Red-M, a British-based company that makes Bluetooth servers, announced in April it had raised a second funding round of USD 43 million. The company was started by UK networking company Madge Networks last May, and spent a year developing its products and technology, coming out at the end with a physical product ready for sale. By jumping to an early lead in the hot Bluetooth market, Red-M ensured itself access to capital to follow through on the execution of its business plan.
Beyond an actual product, Agrawal said VCs were also looking for seasoned management teams. "You’re not going to see too many more companies headed by recent MBA grads or teenagers getting huge sums of money," he says. "They realize now that a 25-year-old whose only experience comes from case studies isn’t nearly as valuable as a 45-year-old who has done all this before."
Go East, grasshopper
Geography may also play a large part in wireless companies’ hunt for venture money. Venture capitalists focusing on Asia may have mistaken the recent market slaughter for a speed bump rather than a wall as opportunities in the East continue to catch their fancy.
Japan’s decade-long economic slump has finally opened the Land of the Rising Sun to outside investment, piquing the interest of U.S. venture capitalists who previously found it difficult to break in to the country’s insular economy difficult.
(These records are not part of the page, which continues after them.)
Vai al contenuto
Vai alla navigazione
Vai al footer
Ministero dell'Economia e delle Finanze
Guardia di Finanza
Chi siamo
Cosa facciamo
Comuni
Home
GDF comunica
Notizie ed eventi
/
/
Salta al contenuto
And Japanese companies’ newfound willingness to spin off promising projects rather than keep them under the umbrella of huge corporations isn’t hurting either.
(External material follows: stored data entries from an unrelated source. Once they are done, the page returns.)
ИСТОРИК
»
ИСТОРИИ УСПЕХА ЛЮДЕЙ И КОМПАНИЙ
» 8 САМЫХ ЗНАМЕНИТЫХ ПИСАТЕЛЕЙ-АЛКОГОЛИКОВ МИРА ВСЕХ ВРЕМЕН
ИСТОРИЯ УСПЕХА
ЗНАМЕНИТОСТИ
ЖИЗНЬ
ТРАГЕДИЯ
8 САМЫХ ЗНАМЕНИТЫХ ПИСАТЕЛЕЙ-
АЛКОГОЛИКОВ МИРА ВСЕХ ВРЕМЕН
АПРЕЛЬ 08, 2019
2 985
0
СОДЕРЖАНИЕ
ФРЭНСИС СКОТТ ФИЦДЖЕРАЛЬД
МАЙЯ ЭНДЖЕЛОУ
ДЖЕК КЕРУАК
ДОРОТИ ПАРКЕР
Leading the pack are wireless start-ups, as Asia prepares for the world’s first 3G networks. "We think 3G wireless is going to be a big, huge thing," says Ta-Lin Hsu, the head of H&Q Asia Pacific. His most recent fund is investing in application and platform developers, as well as content producers and hardware component manufacturers.
For instance, H&Q Asia two years ago bought Japan’s number-two cable music station from giant Pioneer for a paltry USD 50 million. They then turned the channel into MTV Japan, which plans to offer downloadable videos via NTT DoCoMo’s i-Mode service by the end of the year.
Silicon Valley powerhouse Draper Fisher Jurvetson also recently said it plans to invest between USD 100 million and USD 1 billion in Asia over the next decade, with an emphasis on wireless. "I believe this is the place I should be putting the most dollars I possibly can," said DFJ Managing Director Tim Jurvetson. “The wireless space is completely wide open."
Ample opportunity ahead
So while the world’s equity markets choke on the failures of ill-thought-out dot bombs, wireless ventures have certainly not been cut off from capital, although what they can get won’t come easily and will definitely come at a low valuation.
And although the game may not be as immediately rewarding in the financial sense as it was a year ago, the technological advancement of worldwide mobile networks towards 3G means that carriers will be looking for new innovations to drive their revenues, providing entrepreneurs ample opportunities to cash in on the mobile future.
Carlo Longino is a freelance writer based in Austin, Texas, where the weather is much nicer than Helsinki. In addition to writing for TheFeature, his previous experience includes work for The Wall Street Journal, Dow Jones Newswires and Hoover's Online.